Electrochemical adsorbate-induced substrate restructuring: gold(110) in aqueous bromide electrolytes

Abstract

The electrode potential-dependent atomic structure of ordered Au(110) in bromide electrolytes is examined by in situ scanning tunneling microscopy, focusing on the ordered adlayer arrangements formed on the (1×1) substrate terraces, and especially the adsorbate-induced nanoscale restructuring which is observed to occur at higher potentials. Comparison is made with the previously examined behavior of Au(110) in iodide electrolytes. Several ordered bromine structures were identified, all featuring ‘close-packed’ Br rows along the (001) direction, i.e. perpendicular to the (110) ‘rails’. At lower coverages, θ Br<0.75, rectangular packing was commonly observed, featuring also Br rows parallel to the (110) direction. The Br binding sites were determined unambiguously from ‘potentiodynamic’ STM data, featuring juxtaposed substrate and adlayer domains created by potential-step perturbations during image acquisition. The rectangular unit cells contain Br atoms lying within the (110) troughs, and exhibit periodic variations from ‘long twofold’ to fourfold-hollow binding sites. These include (3×1) and (4×1) unit cells, corresponding to θ Br=0.66 and 0.75, respectively. At similar potentials to the latter, an alternative (4×1) structure can be formed having the same coverage, yet with quasi-hexagonal Br packing. Increasing the potential further yields erosion of terrace edges, especially along the (001) direction, and the appearance of arrays of single atomic-layer gold ‘nanorods’, 1.8 nm wide, also oriented along (001).

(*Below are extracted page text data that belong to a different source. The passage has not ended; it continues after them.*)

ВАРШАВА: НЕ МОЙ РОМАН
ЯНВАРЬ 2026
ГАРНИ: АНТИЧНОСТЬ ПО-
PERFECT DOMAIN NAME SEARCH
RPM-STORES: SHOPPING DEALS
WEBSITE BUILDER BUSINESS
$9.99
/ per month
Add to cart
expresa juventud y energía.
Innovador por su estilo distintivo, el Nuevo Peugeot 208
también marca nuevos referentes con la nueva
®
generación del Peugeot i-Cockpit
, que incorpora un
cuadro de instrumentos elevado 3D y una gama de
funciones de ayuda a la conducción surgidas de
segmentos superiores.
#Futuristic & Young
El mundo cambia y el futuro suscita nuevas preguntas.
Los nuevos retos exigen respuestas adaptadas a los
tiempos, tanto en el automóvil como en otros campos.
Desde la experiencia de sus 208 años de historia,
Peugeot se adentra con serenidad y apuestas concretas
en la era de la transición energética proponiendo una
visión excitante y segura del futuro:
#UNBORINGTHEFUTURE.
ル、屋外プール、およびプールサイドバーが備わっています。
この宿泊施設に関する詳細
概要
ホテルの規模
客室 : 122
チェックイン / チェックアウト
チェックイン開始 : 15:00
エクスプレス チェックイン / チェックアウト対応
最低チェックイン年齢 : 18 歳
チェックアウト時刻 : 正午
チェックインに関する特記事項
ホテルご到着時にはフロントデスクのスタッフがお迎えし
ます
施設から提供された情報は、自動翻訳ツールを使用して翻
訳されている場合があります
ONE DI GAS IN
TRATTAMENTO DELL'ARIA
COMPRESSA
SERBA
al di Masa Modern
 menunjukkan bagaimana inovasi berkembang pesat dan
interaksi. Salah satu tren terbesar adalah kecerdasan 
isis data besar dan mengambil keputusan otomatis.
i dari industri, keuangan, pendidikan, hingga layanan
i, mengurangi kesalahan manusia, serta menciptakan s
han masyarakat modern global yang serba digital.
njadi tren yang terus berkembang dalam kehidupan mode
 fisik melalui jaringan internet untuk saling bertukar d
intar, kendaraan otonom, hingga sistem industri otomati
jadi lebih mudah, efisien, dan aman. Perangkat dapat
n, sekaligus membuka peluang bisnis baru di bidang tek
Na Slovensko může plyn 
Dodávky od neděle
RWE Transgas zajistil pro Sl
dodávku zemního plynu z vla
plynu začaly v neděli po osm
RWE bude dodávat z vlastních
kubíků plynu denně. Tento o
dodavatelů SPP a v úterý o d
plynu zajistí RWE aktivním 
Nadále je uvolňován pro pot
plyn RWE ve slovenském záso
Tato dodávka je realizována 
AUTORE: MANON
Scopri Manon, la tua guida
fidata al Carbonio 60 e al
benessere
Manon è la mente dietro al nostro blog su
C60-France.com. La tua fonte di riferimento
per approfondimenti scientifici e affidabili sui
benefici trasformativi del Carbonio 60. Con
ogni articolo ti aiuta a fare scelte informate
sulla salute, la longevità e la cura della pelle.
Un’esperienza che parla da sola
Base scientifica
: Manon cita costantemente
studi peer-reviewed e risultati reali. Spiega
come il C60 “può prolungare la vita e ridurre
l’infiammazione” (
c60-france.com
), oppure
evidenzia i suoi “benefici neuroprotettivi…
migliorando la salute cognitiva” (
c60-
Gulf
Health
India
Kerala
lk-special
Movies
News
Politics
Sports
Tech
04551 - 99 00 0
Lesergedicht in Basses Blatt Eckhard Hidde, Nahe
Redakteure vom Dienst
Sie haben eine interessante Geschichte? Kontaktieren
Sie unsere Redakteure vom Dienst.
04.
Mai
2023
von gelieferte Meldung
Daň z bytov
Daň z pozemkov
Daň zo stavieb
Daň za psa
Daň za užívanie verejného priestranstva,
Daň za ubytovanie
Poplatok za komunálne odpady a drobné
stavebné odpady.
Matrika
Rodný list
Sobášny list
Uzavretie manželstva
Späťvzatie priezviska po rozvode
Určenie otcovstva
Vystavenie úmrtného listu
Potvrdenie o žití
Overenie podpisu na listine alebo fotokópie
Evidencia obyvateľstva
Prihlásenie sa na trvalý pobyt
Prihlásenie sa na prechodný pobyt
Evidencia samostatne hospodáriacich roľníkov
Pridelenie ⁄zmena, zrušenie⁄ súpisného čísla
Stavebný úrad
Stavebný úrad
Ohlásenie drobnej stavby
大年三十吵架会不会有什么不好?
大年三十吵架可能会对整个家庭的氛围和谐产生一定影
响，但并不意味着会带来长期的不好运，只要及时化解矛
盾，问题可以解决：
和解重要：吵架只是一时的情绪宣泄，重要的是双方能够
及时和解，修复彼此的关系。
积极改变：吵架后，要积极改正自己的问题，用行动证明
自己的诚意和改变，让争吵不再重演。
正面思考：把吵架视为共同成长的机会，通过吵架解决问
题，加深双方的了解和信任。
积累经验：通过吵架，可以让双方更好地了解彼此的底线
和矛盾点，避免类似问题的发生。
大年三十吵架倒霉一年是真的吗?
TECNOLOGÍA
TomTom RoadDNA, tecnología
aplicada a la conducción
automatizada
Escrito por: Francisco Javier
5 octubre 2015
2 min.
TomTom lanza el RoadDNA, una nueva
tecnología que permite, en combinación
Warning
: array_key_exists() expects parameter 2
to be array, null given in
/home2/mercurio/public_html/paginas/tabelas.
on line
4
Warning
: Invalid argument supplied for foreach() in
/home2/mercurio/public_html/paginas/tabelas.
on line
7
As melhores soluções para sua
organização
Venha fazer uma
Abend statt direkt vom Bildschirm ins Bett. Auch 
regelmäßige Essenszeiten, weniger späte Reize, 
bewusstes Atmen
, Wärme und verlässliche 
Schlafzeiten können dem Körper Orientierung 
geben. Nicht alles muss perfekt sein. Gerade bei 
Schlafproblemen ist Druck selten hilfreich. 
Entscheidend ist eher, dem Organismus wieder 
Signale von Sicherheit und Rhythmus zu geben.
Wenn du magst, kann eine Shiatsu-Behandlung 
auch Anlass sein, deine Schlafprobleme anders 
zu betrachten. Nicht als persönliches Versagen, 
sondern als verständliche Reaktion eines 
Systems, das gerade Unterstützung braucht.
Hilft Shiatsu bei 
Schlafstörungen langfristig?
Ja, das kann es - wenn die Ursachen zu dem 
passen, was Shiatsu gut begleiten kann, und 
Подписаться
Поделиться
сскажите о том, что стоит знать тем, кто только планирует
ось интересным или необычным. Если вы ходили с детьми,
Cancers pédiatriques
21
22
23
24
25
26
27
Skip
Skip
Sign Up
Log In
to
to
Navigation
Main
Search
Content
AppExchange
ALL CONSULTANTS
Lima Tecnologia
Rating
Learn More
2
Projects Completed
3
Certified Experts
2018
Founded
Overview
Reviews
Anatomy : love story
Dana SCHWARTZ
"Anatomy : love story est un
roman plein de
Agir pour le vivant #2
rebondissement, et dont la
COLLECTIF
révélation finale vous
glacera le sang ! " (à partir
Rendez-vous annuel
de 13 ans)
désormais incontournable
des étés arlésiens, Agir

These strings eventually self-assemble into ordered arrays, with rod separations of 0.9–1.2 nm. The restructuring can be reversed rapidly by returning the potential to lower values. The ordered restructuring is markedly different from that observed previously in the Au(110)–I system, which features ‘miniterrace stripes’ largely paralleling the (1 1 ̄ 0) direction. These structural differences can be understood in terms of the known dissimilarities in the close-packed Br and I adlattices; the strict (001) orientation of the nanorods in the Au(110)–Br system is apparently triggered by the similarly oriented Br strings. The widths of the restructured gold miniterraces in both electrolytes are surmised to be determined by adsorbate-induced dipole repulsion forces.